«PROVARE A PENSARE… CIÒ CHE AVEVO SENTITO»
MARCEL PROUST E LA TRAVERSATA DELL’ESPERIENZA
Paul Mommaers, specialista della mistica cristiana, è autore di una lettura della Recherche che approfondisce la questione dell’esperienza fino a fare di questa il termine ineludibile per provare a comprendere dall’interno la struttura, i motivi e la terminologia del romanzo proustiano. È essenzialmente su questi tre livelli (strutturale, tematico, terminologico) che si svolge il suo lavoro di esegesi del testo; un lavoro che procede minuziosamente verso una spiegazione del nucleo più denso e riposto dell’opera, senza cedere alla tentazione – non certo nuova per quanto riguarda la critica proustiana – di sovrapporre più o meno arbitrariamente texte e hors-texte, ovvero l’opera e la biografia del suo autore.
Una volta fissato il campo di praticabilità per una lettura che già dalle prime pagine annuncia un intento molto vicino all’esegesi, Mommaers non esita a sottolineare un altro motivo (nient’affatto secondario) per cui questo tentativo non può sfuggire alla questione cardinale, alla premessa che è al tempo stesso la domanda-che-sempre-ritorna quando si tratta di provare a pensare il movimento del romanzo proustiano: si può arrivare fino in fondo nella costruzione di un discorso sull’Unità del romanzo (mettendo in rapporto la molteplicità con l’Uno, il contrappunto sfuggente di fili annodati che compongono il testo con un punto d’attrazione verso cui questi dovrebbero essere ricondotti dal critico) e rimanere nel contempo fedeli al carattere e alla fisionomia dell’opera di Marcel Proust?
Non di rado, infatti, si è tentato di leggere À la recherche du temps perdu come la monumentale esposizione di una lezione estetica. Tale linea interpretativa ha spesso costituito il binario di lettura privilegiato per rintracciare, all’interno della Recherche, una sorta di teoria dell’arte in funzione della quale ogni elemento del testo troverebbe il suo posto, venendo ricomposto e riassorbito nell’insieme. Mommaers, consapevole del rischio di semplificazione insito in ogni operazione ermeneutica, non tarda a mettere in chiaro che l’obiettivo del suo testo è un altro: leggere nella Recherche l’apertura di uno squarcio su una realtà qualitativamente differente. È esattamente questo squarcio, questo lampo, questo bagliore accecante che viene definito, con tanto di maiuscola, Esperienza. È quest’ultima a situarsi, quasi fosse un organo vitale, nei punti più interni e meglio protetti del romanzo. È sempre l’Esperienza a legarsi a quel senso di profonda gioia che il protagonista esprime attraverso frasi di questo genere: «mi sembrava di essere fuori dal tempo». Ed è, infine, sempre su questo punto che la creazione artistica, teorizzata ed esposta contestualmente alla scrittura dell’opera, sembra ritornare, attratta da un movimento incessante e spesso sotterraneo che il narratore stesso definisce, con un termine preso forse in prestito dalla mistica, come una vocazione.
***
→ **Problemi**:
1. Formatta come lista JSON di stringhe le righe dei record che vanno da quella che contiene "Segment regions of **right" fino alla fine dei record, estremi inclusi, con una stringa per ogni riga e senza righe vuote. Escludi le immagini dalla risposta.
2. Riprendi il saggio sull'esperienza in Proust e proseguilo dal punto in cui si interrompe.
***
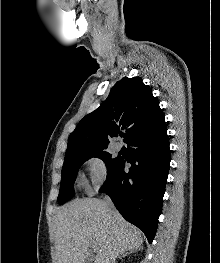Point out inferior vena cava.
Returning <instances> with one entry per match:
<instances>
[{
	"label": "inferior vena cava",
	"instance_id": "1",
	"mask_svg": "<svg viewBox=\"0 0 220 263\" xmlns=\"http://www.w3.org/2000/svg\"><path fill=\"white\" fill-rule=\"evenodd\" d=\"M104 204L106 206L107 212L112 213L114 211V209H115L114 205H113L111 199L108 196H105Z\"/></svg>",
	"mask_w": 220,
	"mask_h": 263
}]
</instances>
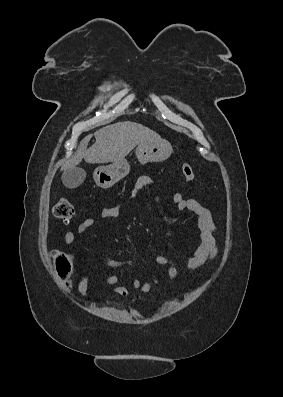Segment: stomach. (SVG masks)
<instances>
[{
	"mask_svg": "<svg viewBox=\"0 0 283 397\" xmlns=\"http://www.w3.org/2000/svg\"><path fill=\"white\" fill-rule=\"evenodd\" d=\"M170 142L164 139L145 141L138 145L136 156L141 164L149 162H162L172 154ZM130 171V165L126 159L113 162L110 165L99 166L95 169L93 177L101 188H109L124 178Z\"/></svg>",
	"mask_w": 283,
	"mask_h": 397,
	"instance_id": "1",
	"label": "stomach"
}]
</instances>
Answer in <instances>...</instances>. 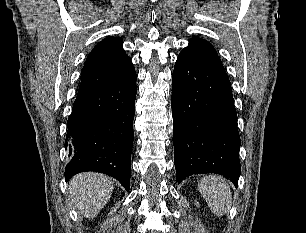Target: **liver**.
<instances>
[{"label": "liver", "mask_w": 306, "mask_h": 233, "mask_svg": "<svg viewBox=\"0 0 306 233\" xmlns=\"http://www.w3.org/2000/svg\"><path fill=\"white\" fill-rule=\"evenodd\" d=\"M70 201L80 214L94 218L107 204L113 192V181L103 174L87 172L69 182Z\"/></svg>", "instance_id": "1"}]
</instances>
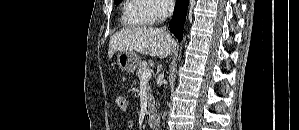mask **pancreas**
Instances as JSON below:
<instances>
[{
    "mask_svg": "<svg viewBox=\"0 0 299 130\" xmlns=\"http://www.w3.org/2000/svg\"><path fill=\"white\" fill-rule=\"evenodd\" d=\"M149 69V64L145 61H142L139 63L138 70L136 72V75L138 76L139 80L141 81V75L144 71ZM147 92H148V107L149 112H151V109L154 107V97L152 95V91L149 85H147Z\"/></svg>",
    "mask_w": 299,
    "mask_h": 130,
    "instance_id": "1",
    "label": "pancreas"
}]
</instances>
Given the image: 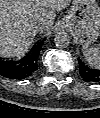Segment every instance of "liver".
Masks as SVG:
<instances>
[{
  "label": "liver",
  "instance_id": "liver-1",
  "mask_svg": "<svg viewBox=\"0 0 100 118\" xmlns=\"http://www.w3.org/2000/svg\"><path fill=\"white\" fill-rule=\"evenodd\" d=\"M71 0H0V56L19 59L28 52L36 24H45L48 31Z\"/></svg>",
  "mask_w": 100,
  "mask_h": 118
}]
</instances>
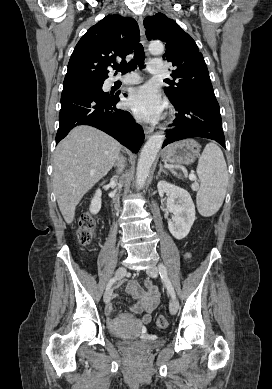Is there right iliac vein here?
Masks as SVG:
<instances>
[{
    "label": "right iliac vein",
    "instance_id": "obj_1",
    "mask_svg": "<svg viewBox=\"0 0 272 389\" xmlns=\"http://www.w3.org/2000/svg\"><path fill=\"white\" fill-rule=\"evenodd\" d=\"M126 272H127L126 267L121 266L116 270L114 278H116V280H119L125 276ZM111 293H112L111 288L105 292V294H104V302L105 303H109Z\"/></svg>",
    "mask_w": 272,
    "mask_h": 389
}]
</instances>
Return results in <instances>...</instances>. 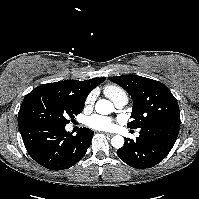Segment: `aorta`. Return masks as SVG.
<instances>
[{
	"instance_id": "obj_1",
	"label": "aorta",
	"mask_w": 199,
	"mask_h": 199,
	"mask_svg": "<svg viewBox=\"0 0 199 199\" xmlns=\"http://www.w3.org/2000/svg\"><path fill=\"white\" fill-rule=\"evenodd\" d=\"M95 110L101 115H108L113 112L114 106L109 100L101 99L96 102ZM111 145L117 149L121 148L124 145V138L120 135L113 136Z\"/></svg>"
}]
</instances>
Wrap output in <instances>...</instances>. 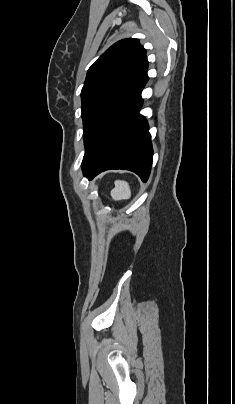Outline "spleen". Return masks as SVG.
I'll list each match as a JSON object with an SVG mask.
<instances>
[{"instance_id":"1","label":"spleen","mask_w":235,"mask_h":404,"mask_svg":"<svg viewBox=\"0 0 235 404\" xmlns=\"http://www.w3.org/2000/svg\"><path fill=\"white\" fill-rule=\"evenodd\" d=\"M111 197L115 201L129 199L131 197V190L126 181L116 180L115 188L111 191Z\"/></svg>"}]
</instances>
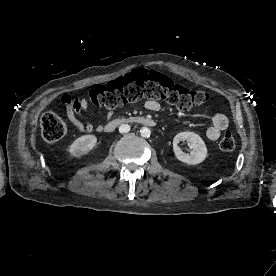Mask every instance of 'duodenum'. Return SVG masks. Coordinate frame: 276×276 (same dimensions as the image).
<instances>
[{"label":"duodenum","instance_id":"obj_1","mask_svg":"<svg viewBox=\"0 0 276 276\" xmlns=\"http://www.w3.org/2000/svg\"><path fill=\"white\" fill-rule=\"evenodd\" d=\"M122 124H136V125H143L148 127H153L156 125L153 119L143 117V116H127L121 118H115L109 121L104 126V131L107 133L113 132L118 126Z\"/></svg>","mask_w":276,"mask_h":276}]
</instances>
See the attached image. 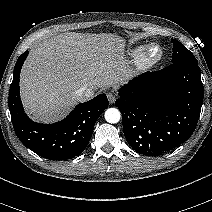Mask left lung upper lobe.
<instances>
[{"label":"left lung upper lobe","mask_w":212,"mask_h":212,"mask_svg":"<svg viewBox=\"0 0 212 212\" xmlns=\"http://www.w3.org/2000/svg\"><path fill=\"white\" fill-rule=\"evenodd\" d=\"M172 43H173L172 64L188 63V62L198 63L194 55L179 41L172 39Z\"/></svg>","instance_id":"obj_1"}]
</instances>
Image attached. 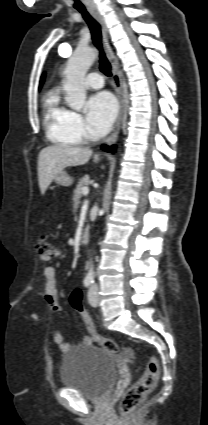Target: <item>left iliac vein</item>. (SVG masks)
<instances>
[{"mask_svg":"<svg viewBox=\"0 0 208 425\" xmlns=\"http://www.w3.org/2000/svg\"><path fill=\"white\" fill-rule=\"evenodd\" d=\"M88 300L91 306L97 307L99 304L98 300V286L96 284L92 285L88 292Z\"/></svg>","mask_w":208,"mask_h":425,"instance_id":"1","label":"left iliac vein"}]
</instances>
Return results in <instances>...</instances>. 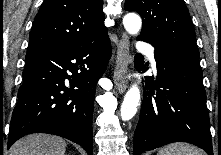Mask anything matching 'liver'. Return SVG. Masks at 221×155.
<instances>
[{"label":"liver","instance_id":"liver-1","mask_svg":"<svg viewBox=\"0 0 221 155\" xmlns=\"http://www.w3.org/2000/svg\"><path fill=\"white\" fill-rule=\"evenodd\" d=\"M66 142L47 134H30L15 142L9 155H64Z\"/></svg>","mask_w":221,"mask_h":155}]
</instances>
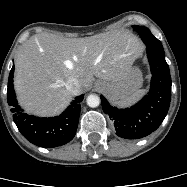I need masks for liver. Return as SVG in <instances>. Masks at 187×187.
<instances>
[{
    "instance_id": "6515ba94",
    "label": "liver",
    "mask_w": 187,
    "mask_h": 187,
    "mask_svg": "<svg viewBox=\"0 0 187 187\" xmlns=\"http://www.w3.org/2000/svg\"><path fill=\"white\" fill-rule=\"evenodd\" d=\"M141 51L137 38L123 31L74 39L35 34L22 45L15 62L19 104L37 116L57 115L74 96L66 88L70 79L79 81L78 93L92 86L94 76L118 82Z\"/></svg>"
}]
</instances>
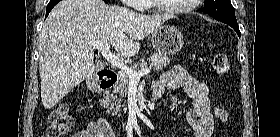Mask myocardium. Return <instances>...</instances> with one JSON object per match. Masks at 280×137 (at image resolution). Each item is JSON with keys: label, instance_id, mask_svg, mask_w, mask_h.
Wrapping results in <instances>:
<instances>
[{"label": "myocardium", "instance_id": "obj_1", "mask_svg": "<svg viewBox=\"0 0 280 137\" xmlns=\"http://www.w3.org/2000/svg\"><path fill=\"white\" fill-rule=\"evenodd\" d=\"M151 2L159 11L169 14H185L195 9L199 0H189V3L187 5L178 8L165 7L159 3V0H151Z\"/></svg>", "mask_w": 280, "mask_h": 137}]
</instances>
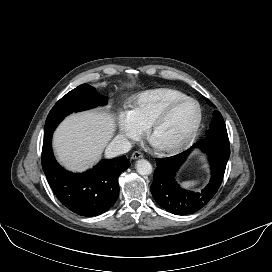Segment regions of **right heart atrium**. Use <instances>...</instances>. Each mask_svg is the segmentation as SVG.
Instances as JSON below:
<instances>
[{
    "mask_svg": "<svg viewBox=\"0 0 272 272\" xmlns=\"http://www.w3.org/2000/svg\"><path fill=\"white\" fill-rule=\"evenodd\" d=\"M118 123L121 134L127 139H139L144 132V129L136 123L129 111L120 114Z\"/></svg>",
    "mask_w": 272,
    "mask_h": 272,
    "instance_id": "1",
    "label": "right heart atrium"
}]
</instances>
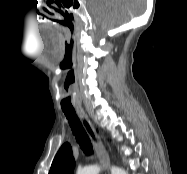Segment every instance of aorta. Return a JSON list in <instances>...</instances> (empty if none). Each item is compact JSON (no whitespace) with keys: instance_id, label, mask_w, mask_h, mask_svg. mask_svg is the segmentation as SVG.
Listing matches in <instances>:
<instances>
[{"instance_id":"aorta-1","label":"aorta","mask_w":187,"mask_h":174,"mask_svg":"<svg viewBox=\"0 0 187 174\" xmlns=\"http://www.w3.org/2000/svg\"><path fill=\"white\" fill-rule=\"evenodd\" d=\"M99 172H100L99 166L91 165L78 170L77 174H99ZM111 174H126V172L119 167L113 166L111 168Z\"/></svg>"}]
</instances>
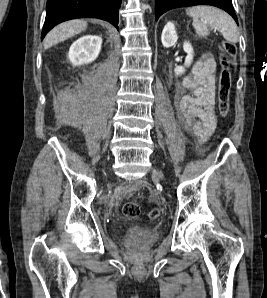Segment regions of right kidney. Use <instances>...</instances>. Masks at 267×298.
<instances>
[{"instance_id": "ca27d5eb", "label": "right kidney", "mask_w": 267, "mask_h": 298, "mask_svg": "<svg viewBox=\"0 0 267 298\" xmlns=\"http://www.w3.org/2000/svg\"><path fill=\"white\" fill-rule=\"evenodd\" d=\"M102 38L97 35H85L70 47L68 58L74 66L89 64L99 55Z\"/></svg>"}]
</instances>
***
→ **Risposte fornite**:
1.
[
  "Segment regions of **right heart atrium**. Use <instances>...</instances>. Each mask_svg is the segmentation as SVG.",
  "Instances as JSON below:",
  "<instances>",
  "[{",
  "    \"mask_svg\": \"<svg viewBox=\\\"0 0 272 272\\\" xmlns=\\\"http://www.w3.org/2000/svg\\\"><path fill=\\\"white\\\" fill-rule=\\\"evenodd\\\" d=\\\"M118 123L121 134L127 139H139L144 132V129L136 123L129 111L120 114Z\\\"/></svg>\",",
  "    \"mask_w\": 272,",
  "    \"mask_h\": 272,",
  "    \"instance_id\": \"1\",",
  "    \"label\": \"right heart atrium\"",
  "}]",
  "</instances>",
  "Segment every instance of aorta. Return a JSON list in <instances>...</instances> (empty if none). Each item is compact JSON (no whitespace) with keys: instance_id, label, mask_w, mask_h, mask_svg. mask_svg is the segmentation as SVG.",
  "Listing matches in <instances>:",
  "<instances>",
  "[{\"instance_id\":\"aorta-1\",\"label\":\"aorta\",\"mask_w\":187,\"mask_h\":174,\"mask_svg\":\"<svg viewBox=\\\"0 0 187 174\\\" xmlns=\\\"http://www.w3.org/2000/svg\\\"><path fill=\\\"white\\\" fill-rule=\\\"evenodd\\\" d=\\\"M99 172H100L99 166L91 165L78 170L77 174H99ZM111 174H126V172L119 167L113 166L111 168Z\\\"/></svg>\"}]",
  "</instances>",
  "Segment regions of right kidney. Use <instances>...</instances>. Masks at 267×298.",
  "<instances>",
  "[{\"instance_id\": \"ca27d5eb\", \"label\": \"right kidney\", \"mask_w\": 267, \"mask_h\": 298, \"mask_svg\": \"<svg viewBox=\\\"0 0 267 298\\\" xmlns=\\\"http://www.w3.org/2000/svg\\\"><path fill=\\\"white\\\" fill-rule=\\\"evenodd\\\" d=\\\"M102 38L97 35H85L70 47L68 58L74 66L89 64L99 55Z\\\"/></svg>\"}]",
  "</instances>"
]

2.
Sulla collocazione concettuale dell’Esperienza in questa lettura del romanzo proustiano torneremo in seguito. Per il momento sarà opportuno concentrarsi, invece, sugli indizi che conducono l’interprete a scegliere questa strada. Tali indizi, raccolti pazientemente da Mommaers lungo tutta l’estensione del romanzo, si rivelano come i presupposti fondamentali che reggono l’intera struttura del suo testo.
È proprio a livello strutturale che i primi elementi vengono a delinearsi. Su questo punto l’autore rasenta un tipo di convinzione che si potrebbe definire categorica: la Recherche ha una struttura ad arco. O, meglio ancora, il romanzo di Proust è questa stessa struttura, in cui si compie l’itinerario dell’Esperienza. Sul valore di questo compimento, così come precedentemente suggerito a proposito del corollario concettuale dell’Esperienza, sarà opportuno rimandare una presa di posizione. Ciò permette, infatti, di seguire – restando in qualche modo fedeli a questa logica dell’itinerario – i passi e i punti di arresto nella lettura di Mommaers. Se si può sostenere, e vedremo come, che la Recherche delinea un tracciato definibile come il grande arco dell’Esperienza, questo è dovuto al fatto che lo stesso Proust confesserà, in almeno due lettere scritte a dieci anni di intervallo, come l’architettura del romanzo fosse stata originariamente pensata. «Le dernier chapitre du dernier volume a été écrit tout de suite après le premier chapitre du premier volume. Tout l’“entre-deux” a été écrit ensuite».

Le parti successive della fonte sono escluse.